* [Task details]
Please count the lines in the records that contain the string "MoAnd", matching uppercase and lowercase letters exactly. Reply with the number alone.

* [Excerpted records]
************

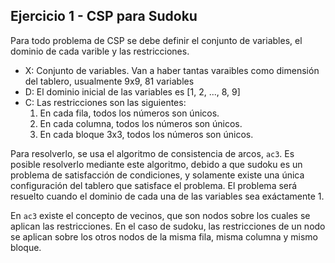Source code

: ## Ejercicio 1 - CSP para Sudoku
Para todo problema de CSP se debe definir el conjunto de variables, el dominio de cada varible y las restricciones.
 - X: Conjunto de variables. Van a haber tantas varaibles como dimensión del tablero, usualmente 9x9, 81 variables
 - D: El dominio inicial de las variables es [1, 2, ..., 8, 9]
 - C: Las restricciones son las siguientes:
    1. En cada fila, todos los números son únicos.
    2. En cada columna, todos los números son únicos.
    3. En cada bloque 3x3, todos los números son únicos.


Para resolverlo, se usa el algoritmo de consistencia de arcos, `ac3`. Es posible resolverlo mediante este algoritmo, debido a que sudoku es un problema de satisfacción de condiciones, y solamente existe una única configuración del tablero que satisface el problema.
El problema será resuelto cuando el dominio de cada una de las variables sea exáctamente 1.

En `ac3` existe el concepto de vecinos, que son nodos sobre los cuales se aplican las restricciones. En el caso de sudoku, las restricciones de un nodo se aplican sobre los otros nodos de la misma fila, misma columna y mismo bloque.
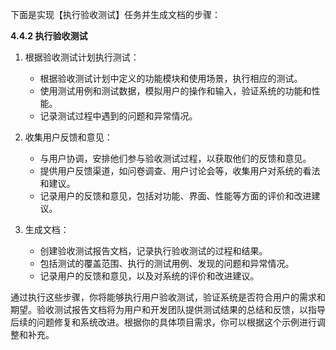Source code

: 下面是实现【执行验收测试】任务并生成文档的步骤：

**4.4.2 执行验收测试**

1. 根据验收测试计划执行测试：

   - 根据验收测试计划中定义的功能模块和使用场景，执行相应的测试。
   - 使用测试用例和测试数据，模拟用户的操作和输入，验证系统的功能和性能。
   - 记录测试过程中遇到的问题和异常情况。

2. 收集用户反馈和意见：

   - 与用户协调，安排他们参与验收测试过程，以获取他们的反馈和意见。
   - 提供用户反馈渠道，如问卷调查、用户讨论会等，收集用户对系统的看法和建议。
   - 记录用户的反馈和意见，包括对功能、界面、性能等方面的评价和改进建议。

3. 生成文档：

   - 创建验收测试报告文档，记录执行验收测试的过程和结果。
   - 包括测试的覆盖范围、执行的测试用例、发现的问题和异常情况。
   - 记录用户的反馈和意见，以及对系统的评价和改进建议。

通过执行这些步骤，你将能够执行用户验收测试，验证系统是否符合用户的需求和期望。验收测试报告文档将为用户和开发团队提供测试结果的总结和反馈，以指导后续的问题修复和系统改进。根据你的具体项目需求，你可以根据这个示例进行调整和补充。
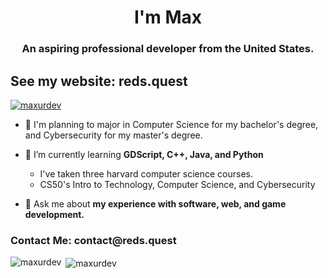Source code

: <h1 align="center">I'm Max</h1>
<h3 align="center">An aspiring professional developer from the United States.</h3>

<h2>See my website: reds.quest</h2>

<p align="left"> <a href="https://github.com/ryo-ma/github-profile-trophy"><img src="https://github-profile-trophy.vercel.app/?username=maxurdev" alt="maxurdev" /></a> </p>

- 🔭 I'm planning to major in Computer Science for my bachelor's degree, and Cybersecurity for my master's degree. 

- 🌱 I’m currently learning **GDScript, C++, Java, and Python**
  
  -  I've taken three harvard computer science courses.
  -  CS50's Intro to Technology, Computer Science, and Cybersecurity

- 💬 Ask me about **my experience with software, web, and game development.**

<h3 align="left">Contact Me: contact@reds.quest</h3>

<p><img align="left" src="https://github-readme-stats.vercel.app/api/top-langs?username=maxurdev&show_icons=true&locale=en&layout=compact" alt="maxurdev" /></p>

<p>&nbsp;<img align="center" src="https://github-readme-stats.vercel.app/api?username=maxurdev&show_icons=true&locale=en" alt="maxurdev" /></p>
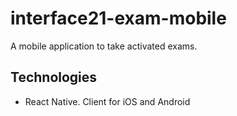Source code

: # interface21-exam-mobile
A mobile application to take activated exams.

## Technologies
- React Native. Client for iOS and Android
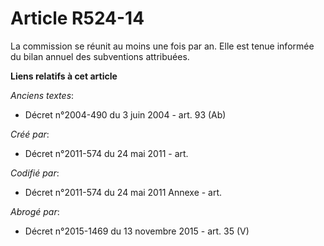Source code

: # Article R524-14

La commission se réunit au moins une fois par an. Elle est tenue informée du bilan annuel des subventions attribuées.

**Liens relatifs à cet article**

_Anciens textes_:

  - Décret n°2004-490 du 3 juin 2004 - art. 93 (Ab)

_Créé par_:

  - Décret n°2011-574 du 24 mai 2011  - art.

_Codifié par_:

  - Décret n°2011-574 du 24 mai 2011 Annexe - art.

_Abrogé par_:

  - Décret n°2015-1469 du 13 novembre 2015 - art. 35 (V)
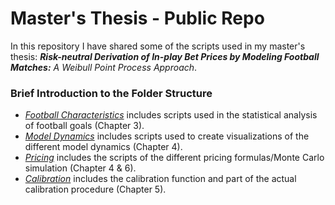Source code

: # Master's Thesis - Public Repo
In this repository I have shared some of the scripts used in my master's thesis: ***Risk-neutral Derivation of In-play Bet Prices by Modeling Football Matches:*** *A Weibull Point Process Approach*.

### Brief Introduction to the Folder Structure
- [*Football Characteristics*](https://github.com/MoAnd/MastersThesis_Public/tree/master/Football%20Characteristics) includes scripts used in the statistical analysis of football goals (Chapter 3).
- [*Model Dynamics*](https://github.com/MoAnd/MastersThesis_Public/tree/master/Model%20Dynamics) includes scripts used to create visualizations of the different model dynamics (Chapter 4).
- [*Pricing*](https://github.com/MoAnd/MastersThesis_Public/tree/master/Pricing) includes the scripts of the different pricing formulas/Monte Carlo simulation (Chapter 4 & 6). 
- [*Calibration*](https://github.com/MoAnd/MastersThesis_Public/tree/master/Calibration) includes the calibration function and part of the actual calibration procedure (Chapter 5). 
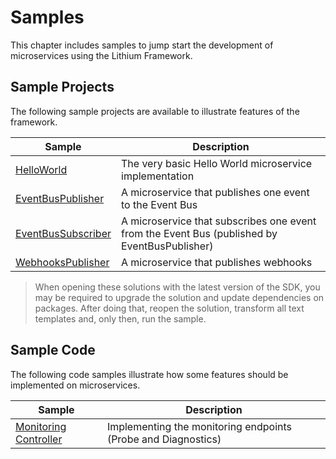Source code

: # Samples

This chapter includes samples to jump start the development of microservices using the Lithium Framework.

## Sample Projects

The following sample projects are available to illustrate features of the framework.

| Sample | Description
| - | - |
| [HelloWorld](./_assets/HelloWorld.zip) | The very basic Hello World microservice implementation |
| [EventBusPublisher](./_assets/EventBusPublisher.zip) | A microservice that publishes one event to the Event Bus |
| [EventBusSubscriber](./_assets/EventBusSubscriber.zip) | A microservice that subscribes one event from the Event Bus (published by EventBusPublisher) |
| [WebhooksPublisher](./_assets/WebhooksPublisher.zip) | A microservice that publishes webhooks |

> When opening these solutions with the latest version of the SDK, you may be required to upgrade the solution and update dependencies on packages. After doing that, reopen the solution, transform all text templates and, only then, run the sample.

## Sample Code

The following code samples illustrate how some features should be implemented on microservices.

| Sample | Description |
| - | - |
| [Monitoring Controller](./sample-code-monitoring.md) | Implementing the monitoring endpoints (Probe and Diagnostics)  |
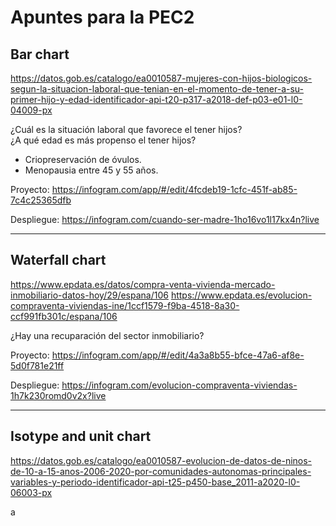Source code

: # Apuntes para la PEC2

## Bar chart
https://datos.gob.es/catalogo/ea0010587-mujeres-con-hijos-biologicos-segun-la-situacion-laboral-que-tenian-en-el-momento-de-tener-a-su-primer-hijo-y-edad-identificador-api-t20-p317-a2018-def-p03-e01-l0-04009-px

¿Cuál es la situación laboral que favorece el tener hijos?  
¿A qué edad es más propenso el tener hijos?
- Criopreservación de óvulos.
- Menopausia entre 45 y 55 años.

Proyecto: https://infogram.com/app/#/edit/4fcdeb19-1cfc-451f-ab85-7c4c25365dfb  

Despliegue: https://infogram.com/cuando-ser-madre-1ho16vo1l17kx4n?live
***
## Waterfall chart
https://www.epdata.es/datos/compra-venta-vivienda-mercado-inmobiliario-datos-hoy/29/espana/106
https://www.epdata.es/evolucion-compraventa-viviendas-ine/1ccf1579-f9ba-4518-8a30-ccf991fb301c/espana/106

¿Hay una recuparación del sector inmobiliario?

Proyecto: https://infogram.com/app/#/edit/4a3a8b55-bfce-47a6-af8e-5d0f781e21ff  

Despliegue: https://infogram.com/evolucion-compraventa-viviendas-1h7k230romd0v2x?live

***
## Isotype and unit chart
https://datos.gob.es/catalogo/ea0010587-evolucion-de-datos-de-ninos-de-10-a-15-anos-2006-2020-por-comunidades-autonomas-principales-variables-y-periodo-identificador-api-t25-p450-base_2011-a2020-l0-06003-px

a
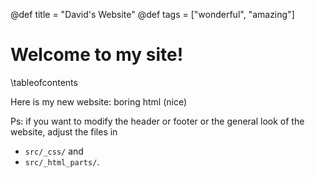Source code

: @def title = "David's Website"
@def tags = ["wonderful", "amazing"]

# Welcome to my site!

\tableofcontents <!-- you can use \toc as well -->

Here is my new website: boring html (nice)

Ps: if you want to modify the header or footer or the general look of the website, adjust the files in
* `src/_css/` and
* `src/_html_parts/`.

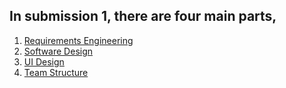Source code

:## In submission 1, there are four main parts,
1. [Requirements Engineering]()
2. [Software Design](https://git.ecdf.ed.ac.uk/sd202021groups/group_10/wikis/software_design)
3. [UI Design](https://git.ecdf.ed.ac.uk/sd202021groups/group_10/wikis/UI_design)
4. [Team Structure](https://git.ecdf.ed.ac.uk/sd202021groups/group_10/wikis/Team_structure)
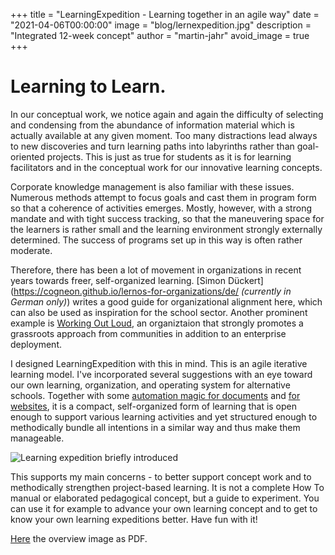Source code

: +++
title = "LearningExpedition - Learning together in an agile way"
date = "2021-04-06T00:00:00"
image = "blog/lernexpedition.jpg"
description = "Integrated 12-week concept"
author = "martin-jahr"
avoid_image = true
+++

# Learning to Learn.

In our conceptual work, we notice again and again the difficulty of selecting and condensing from the abundance of information material which is actually available at any given moment. Too many distractions lead always to new discoveries and turn learning paths into labyrinths rather than goal-oriented projects. This is just as true for students as it is for learning facilitators and in the conceptual work for our innovative learning concepts.

Corporate knowledge management is also familiar with these issues. Numerous methods attempt to focus goals and cast them in program form so that a coherence of activities emerges. Mostly, however, with a strong mandate and with tight success tracking, so that the maneuvering space for the learners is rather small and the learning environment strongly externally determined. The success of programs set up in this way is often rather moderate. 

Therefore, there has been a lot of movement in organizations in recent years towards freer, self-organized learning. [Simon Dückert](https://cogneon.github.io/lernos-for-organizations/de/ *(currently in German only)*) writes a good guide for organizational alignment here, which can also be used as inspiration for the school sector. Another prominent example is [Working Out Loud](https://workingoutloud.com/), an organiztaion that strongly promotes a grassroots approach from communities in addition to an enterprise deployment. 

I designed LearningExpedition with this in mind. This is an agile iterative learning model. I've incorporated several suggestions with an eye toward our own learning, organization, and operating system for alternative schools. Together with some [automation magic for documents](../2020_05_26_docproduction) and [for websites](https://medium.com/@desixma/42-steps-from-zero-to-an-automated-github-website-built-with-hugo-2fa001827db1), it is a compact, self-organized form of learning that is open enough to support various learning activities and yet structured enough to methodically bundle all intentions in a similar way and thus make them manageable. 

![Learning expedition briefly introduced](https://res.cloudinary.com/dzw4emsdt/image/upload/v1617744933/selfscrum/learningexpedition-briefly-explained_doagnm.png)

This supports my main concerns - to better support concept work and to methodically strengthen project-based learning. It is not a complete How To manual or elaborated pedagogical concept, but a guide to experiment. You can use it for example to advance your own learning concept and to get to know your own learning expeditions better. Have fun with it!

[Here](https://martin-jahr.de/content/learningexpedition-briefly-explained.pdf) the overview image as PDF.
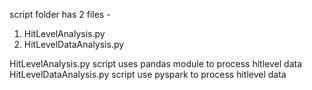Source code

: script folder has 2 files -
1. HitLevelAnalysis.py
2. HitLevelDataAnalysis.py

HitLevelAnalysis.py script uses pandas module to process hitlevel data
HitLevelDataAnalysis.py script use pyspark to process hitlevel data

************

* [Task output]
4